▶ _What to do_
A - In the oil price excerpt, write out the text between "The price of a" and "data from Gasbuddy.", inclusive, swapping "national average" for "nationwide average".
B - Answer these questions using the oil price excerpt:
(i) Who led the group of economists that wrote the commentary?
(ii) What share of the world's oil supply flows through the Strait of Hormuz?
(iii) What was the national average price for a regular gallon of gasoline on Tuesday?

▶ _Document extract_
That’s according to economists at Wells Fargo Securities, who found that if crude oil reached that price level and stayed there, it would push gas prices up high enough to force households to cut back on spending and businesses to start laying people off.
“An oil price shock becomes recessionary when it turns a slowing expansion into a self-reinforcing downshift: real income falls, consumption growth slows, investment contracts, hiring weakens, and income declines further,” economists led by chief economist Tom Porcelli wrote in a commentary Monday.
The price of oil has whipsawed up and down since Feb. 28, when the U.S. and Israel began bombing Iran, prompting the virtual closure of the Strait of Hormuz, the vital waterway through which 20% of the world’s oil supply flows.
The price of a barrel of Brent Crude, an international benchmark for oil prices, briefly shot up to $117 on Monday, a 67% increase from its prewar price. Gasoline prices followed suit, surging to a national average of $3.56 for a regular gallon on Tuesday, up from $2.98 before the war, according to data from Gasbuddy.

(Data records)
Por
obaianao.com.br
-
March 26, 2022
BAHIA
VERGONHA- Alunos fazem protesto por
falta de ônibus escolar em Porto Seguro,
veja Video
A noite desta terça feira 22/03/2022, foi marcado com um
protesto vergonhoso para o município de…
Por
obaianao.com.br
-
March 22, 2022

▶ _Answers per task_
A -
The price of a barrel of Brent Crude, an international benchmark for oil prices, briefly shot up to $117 on Monday, a 67% increase from its prewar price. Gasoline prices followed suit, surging to a nationwide average of $3.56 for a regular gallon on Tuesday, up from $2.98 before the war, according to data from Gasbuddy.

B -
(i) Chief economist Tom Porcelli
(ii) 20%
(iii) $3.56